[[ Supplied data, beginning ]]

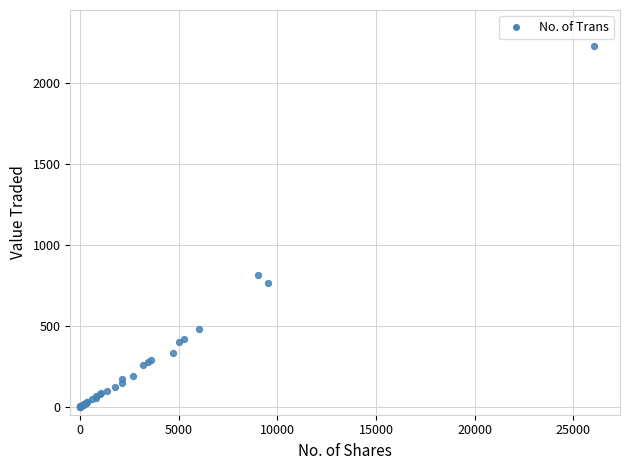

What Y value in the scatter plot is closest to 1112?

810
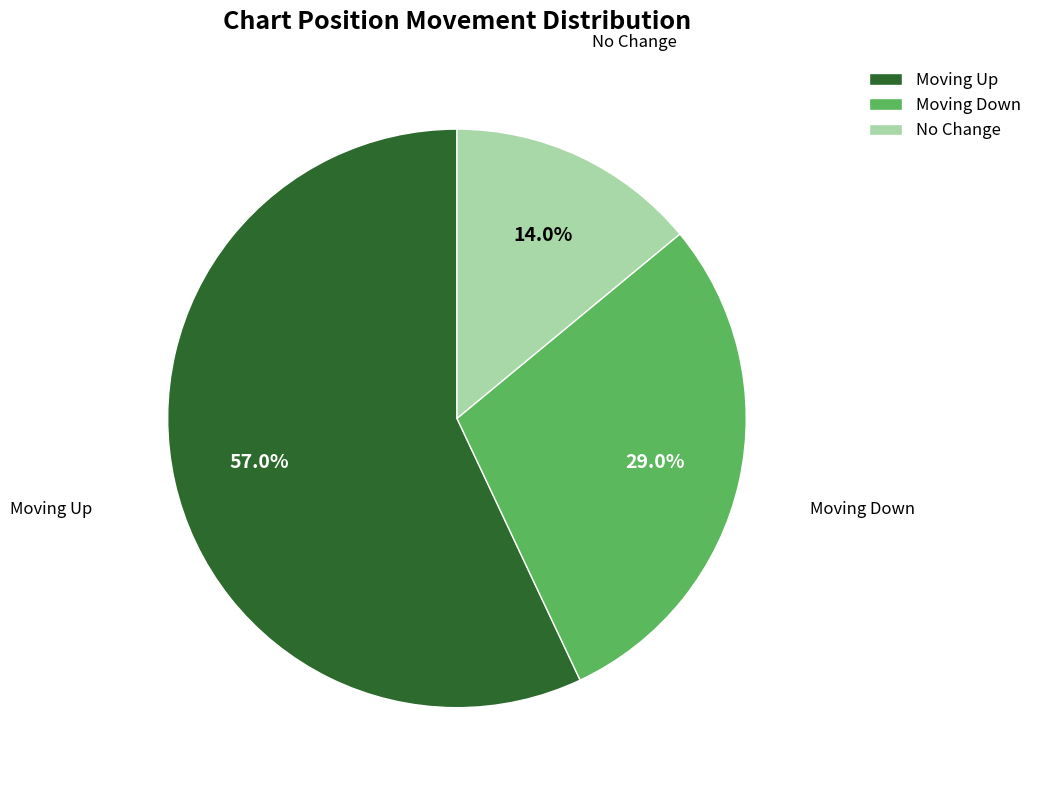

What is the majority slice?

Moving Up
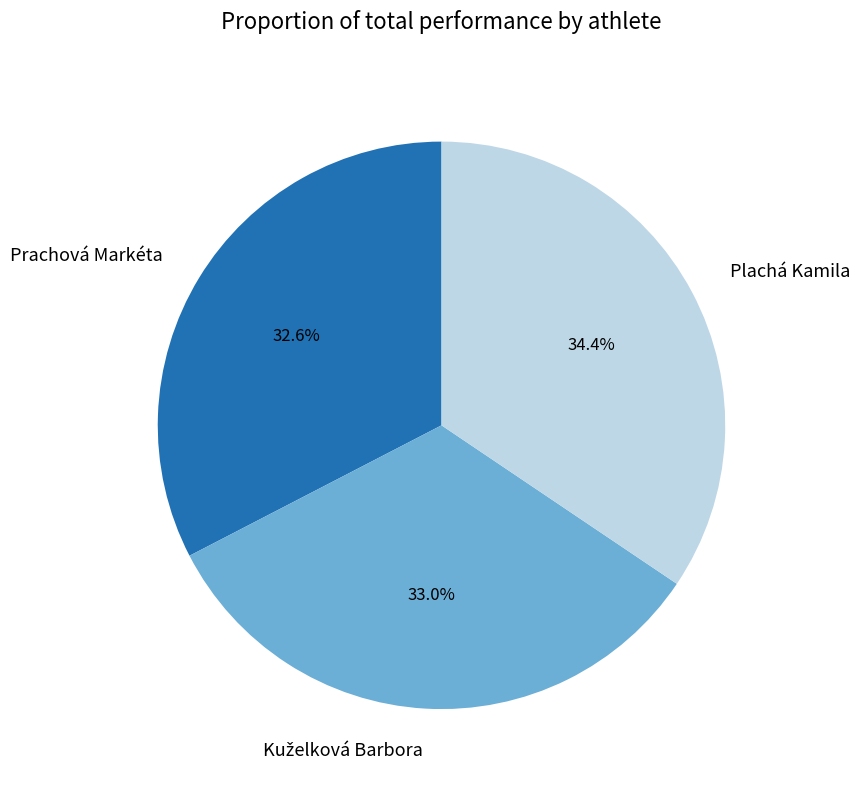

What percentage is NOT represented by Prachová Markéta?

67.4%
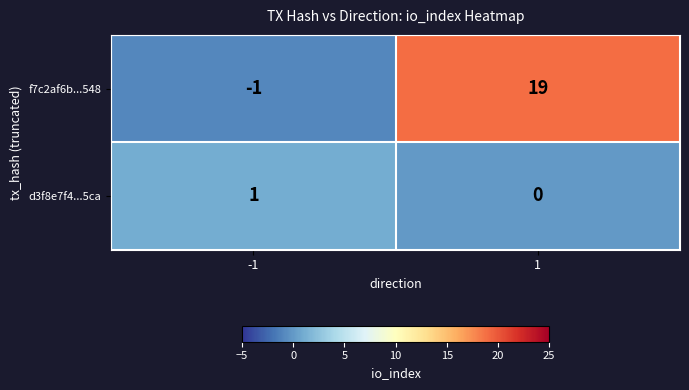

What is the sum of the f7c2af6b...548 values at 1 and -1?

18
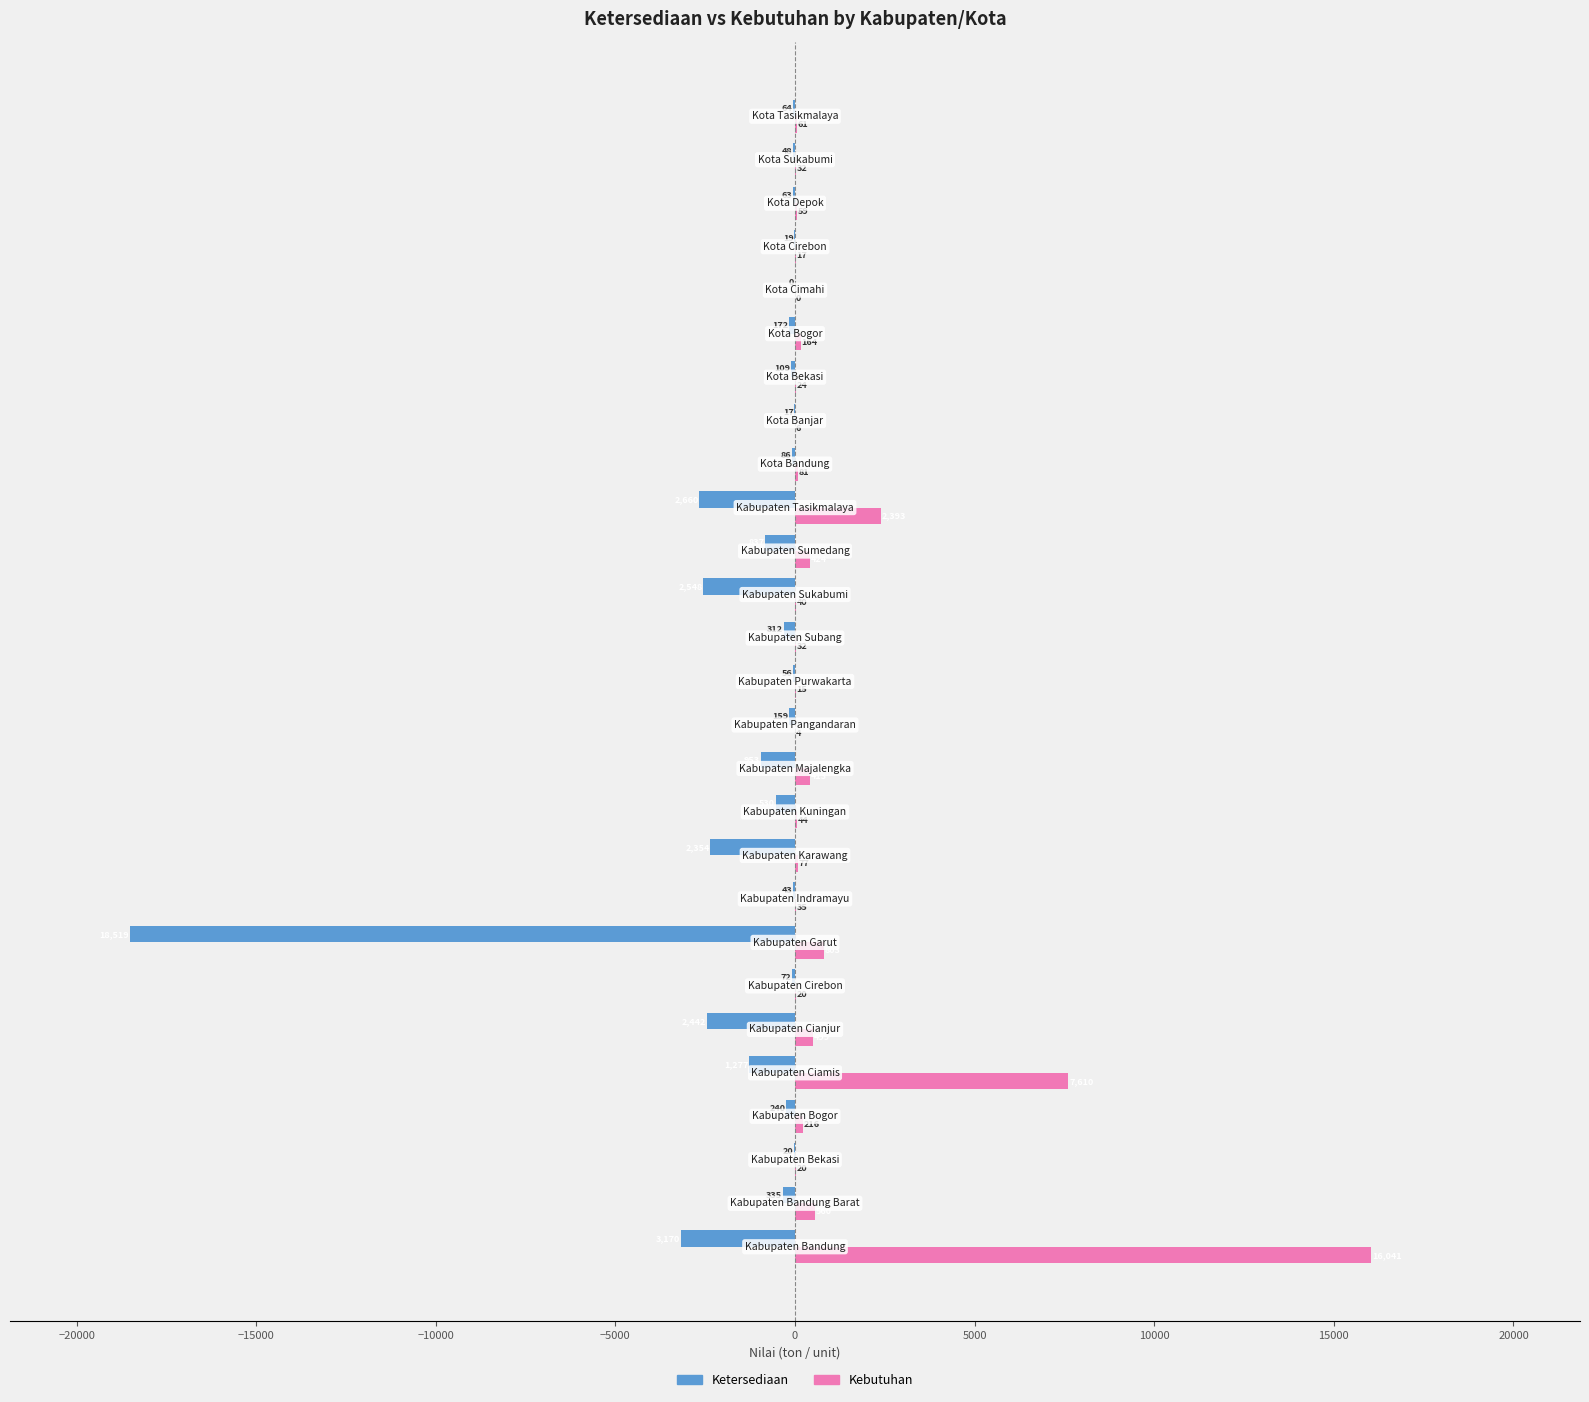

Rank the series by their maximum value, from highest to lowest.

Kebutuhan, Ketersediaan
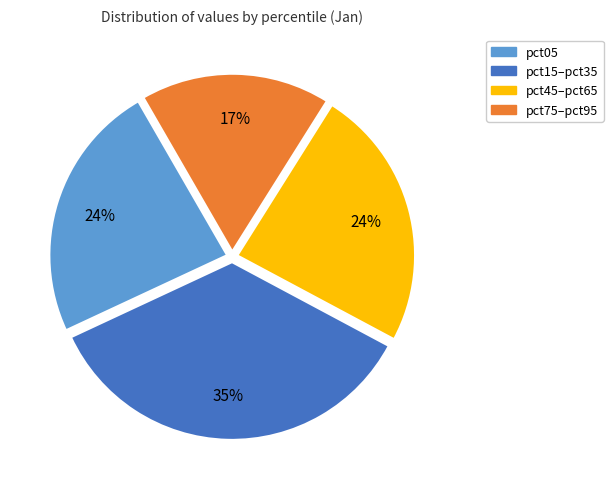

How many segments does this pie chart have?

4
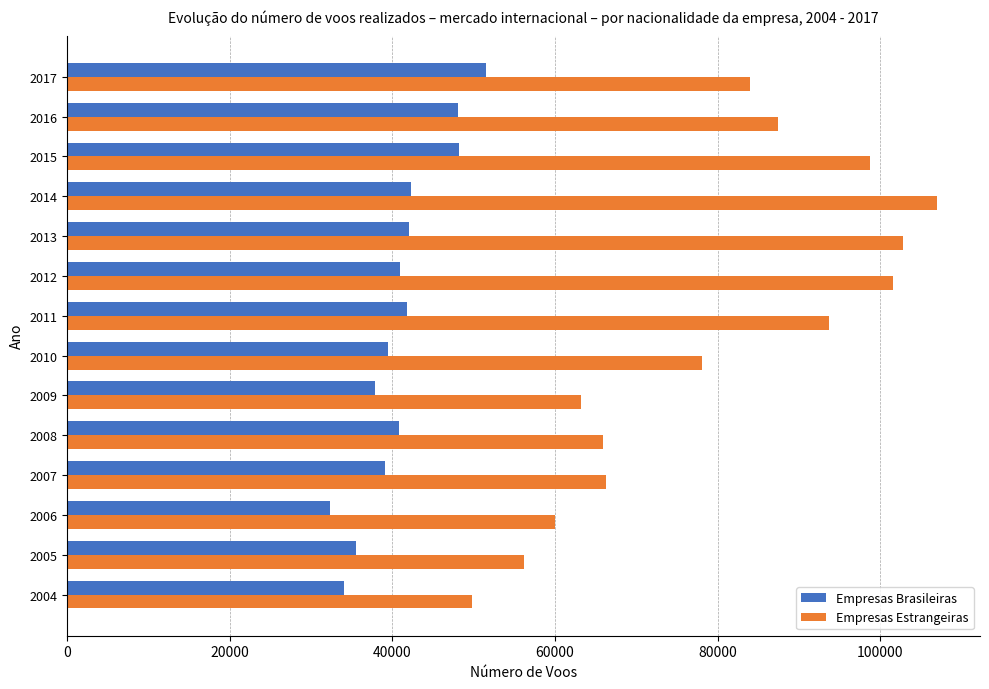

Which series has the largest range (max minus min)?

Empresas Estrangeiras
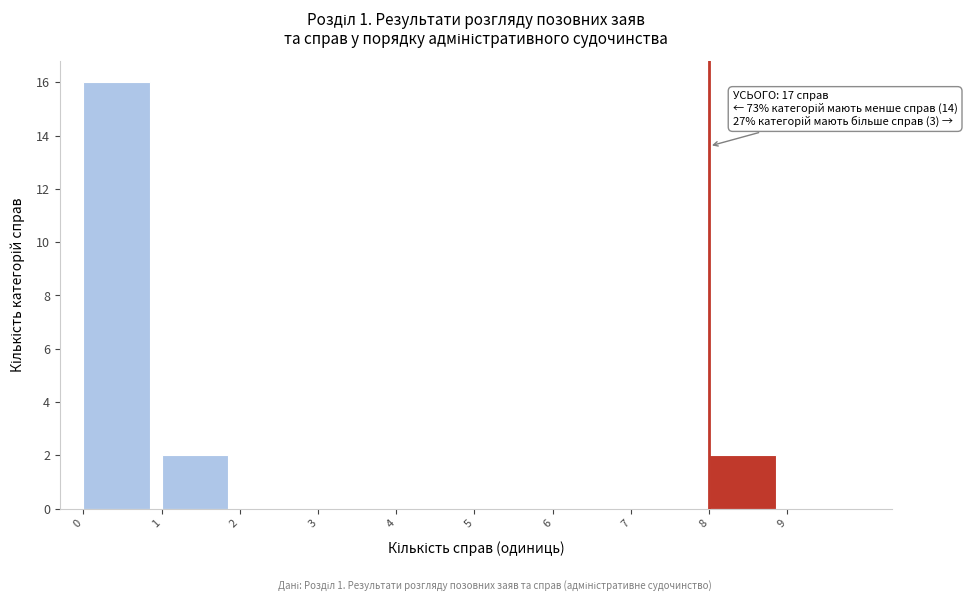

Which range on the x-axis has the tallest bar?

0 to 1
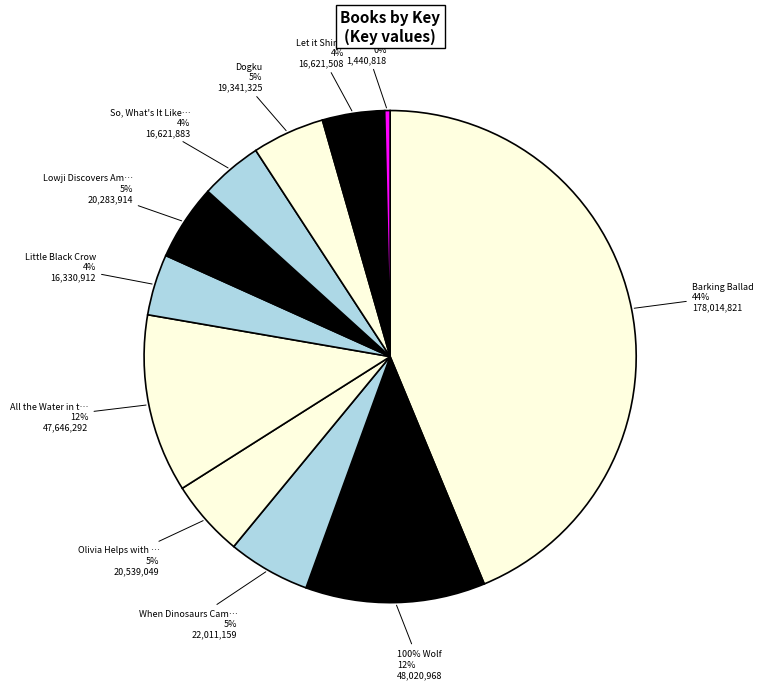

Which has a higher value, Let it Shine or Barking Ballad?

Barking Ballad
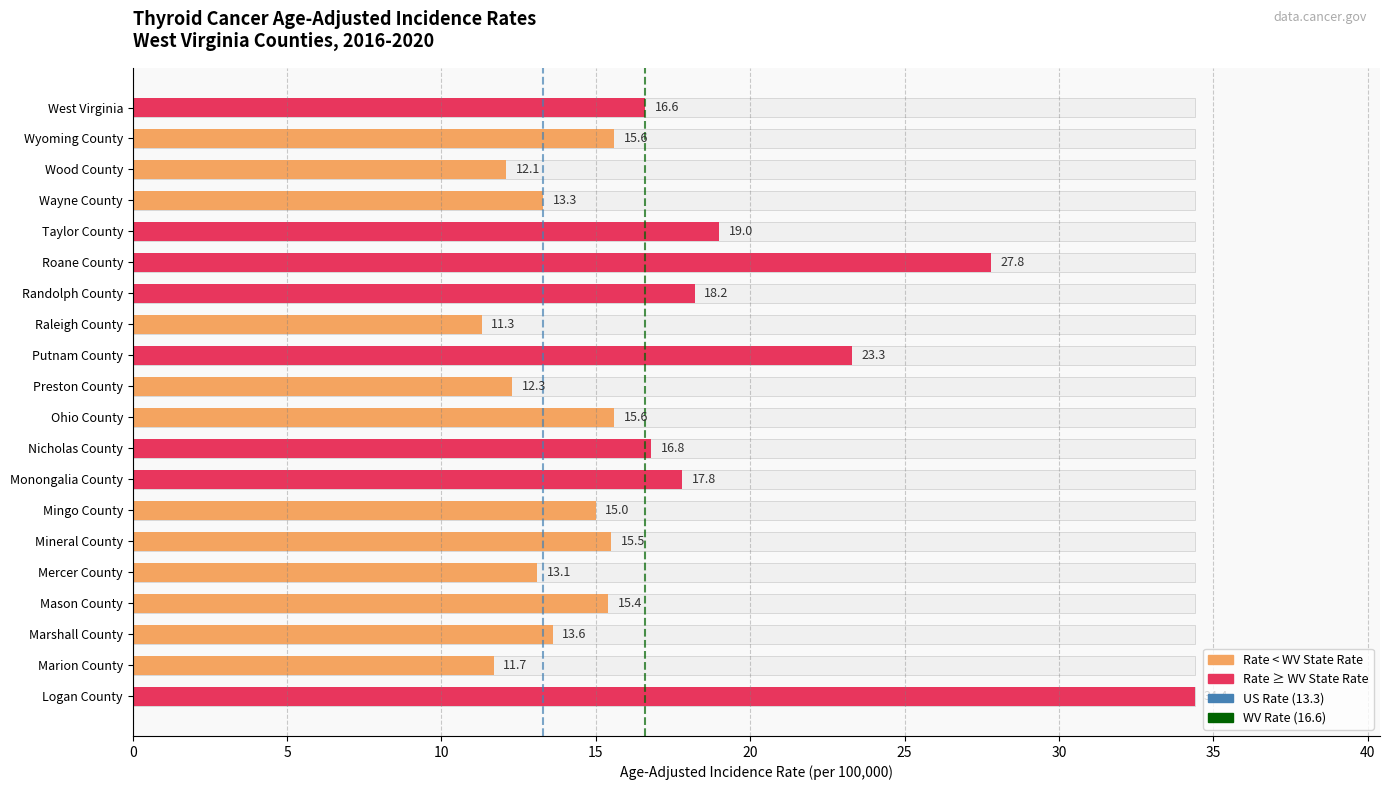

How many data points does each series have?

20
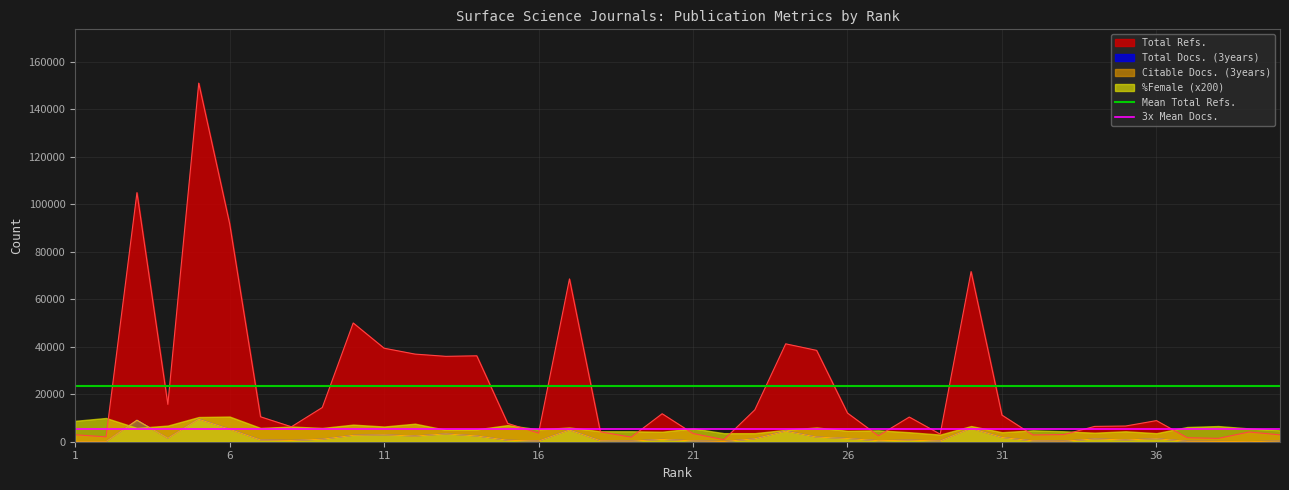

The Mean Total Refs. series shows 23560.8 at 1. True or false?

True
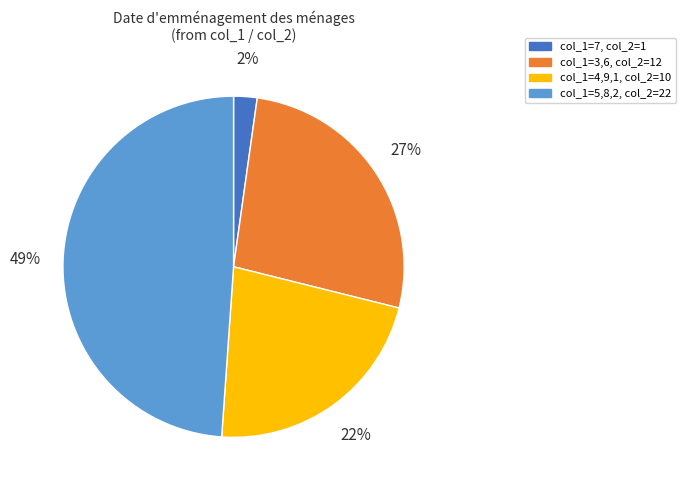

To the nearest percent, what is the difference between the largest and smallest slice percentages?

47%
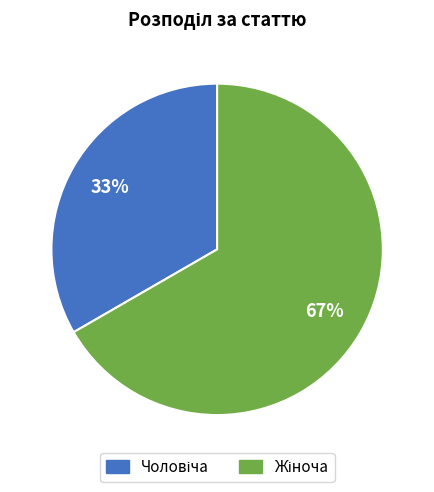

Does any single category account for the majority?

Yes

[[ Supplied data, end ]]

> Exercise aim
Which lines of the material above contain the string "Barking"? Locate each one and copy it in full.

> Finished task
Which has a higher value, Let it Shine or Barking Ballad?
Barking Ballad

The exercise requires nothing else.